Case 3: Beasts and Monsters Observed
Unicorns, griffins, and hydras were more than just imaginary beasts for the early explorers and settlers. They inhabited the edges of the world and were verified by eyewitness accounts and, in the case of the hydra, by physical evidence. First-hand accounts and tangible samples "proved" the existence of the creatures.
The depiction of the griffin is a curious one. Looking up at the Spanish Conquistador, amidst the violence of the scene, the griffin by be allegorically representing the guardian of the gold. At the same time, since so many new creatures had been documented, in addition to those described in antiquity, it may very well be the case that the griffin, too, was thought to be real.
- John Ogilby. America. London: John Ogilby, 1671. McGregor 129
- The calmly factual description of Unicorns roaming the woods of the New York Canadian border, including feeding and mating habits, could hardly be doubted by Europeans learning of a new world filled with other wonders.
- Bartolome de las Casas.
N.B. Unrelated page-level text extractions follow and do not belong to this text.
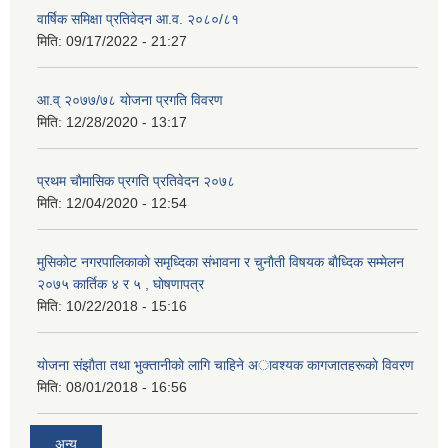
वार्षिक समिक्षा प्रतिवेदन आ.व. २०८०/८१
मिति:
09/17/2022 - 21:27
आ.व् २०७७/७८ योजना प्रगति विवरण
मिति:
12/28/2020 - 13:17
प्रथम चाैमासिक प्रगति प्रतिवेदन २०७८
मिति:
12/04/2020 - 12:54
मुसिकाेट नगरपालिकाकाे समृध्दिका संभावना र चुनाैती विषयक बाैध्दिक सम्मेलन
२०७५ कार्तिक ४ र ५ , घाेषणापत्र
मिति:
10/22/2018 - 15:16
याेजना संझाैता तथा भुक्तानीकाे लागि चाहिने अावश्यक कागजातहरूकाे विवरण
मिति:
08/01/2018 - 16:56
अन्य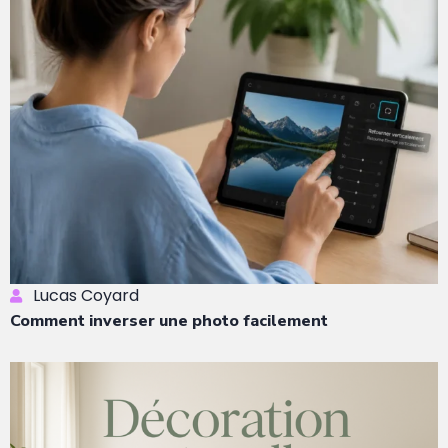
Lucas Coyard
Comment inverser une photo facilement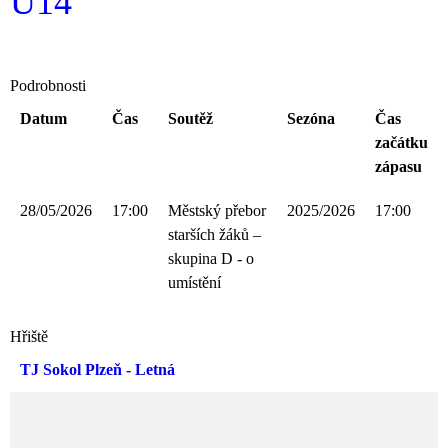
U14
Podrobnosti
Datum
Čas
Soutěž
Sezóna
Čas
začátku
zápasu
28/05/2026
17:00
Městský přebor
2025/2026
17:00
starších žáků –
skupina D - o
umístění
Hřiště
TJ Sokol Plzeň - Letná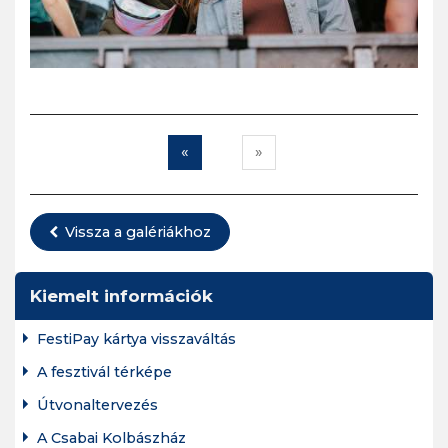
«
»
Vissza a galériákhoz
Kiemelt információk
FestiPay kártya visszaváltás
A fesztivál térképe
Útvonaltervezés
A Csabai Kolbászház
Narratio regionum Indicarum per Hispanos qvosdam deuastatarum verisima. Francofvrti: Theodori de Bry, 1598. McGregor 33
- This little griffin inhabiting a world of torture and destruction is the least frightening “monster” depicted by de Bry in his propagandistic illustrations showing the “Black Legend” of the Conquistadors.
- Albertus Seba. Locupletissimi rerum naturalium. Vol 1. Amsterdam, 1734-65. Rare Book QH41 .S4 v.1-4
- Perhaps the most remarkable beast in Rauner’s collections is the depiction of Albertus Seba’s specimen of a seven-headed hydra in his collection of natural wonders. He admits in the text to being doubtful at first, but becoming convinced that the specimen was true to nature. To a European collector reared on the classics, a seven-headed hydra would probably have been less questionable than a duck-billed platypus.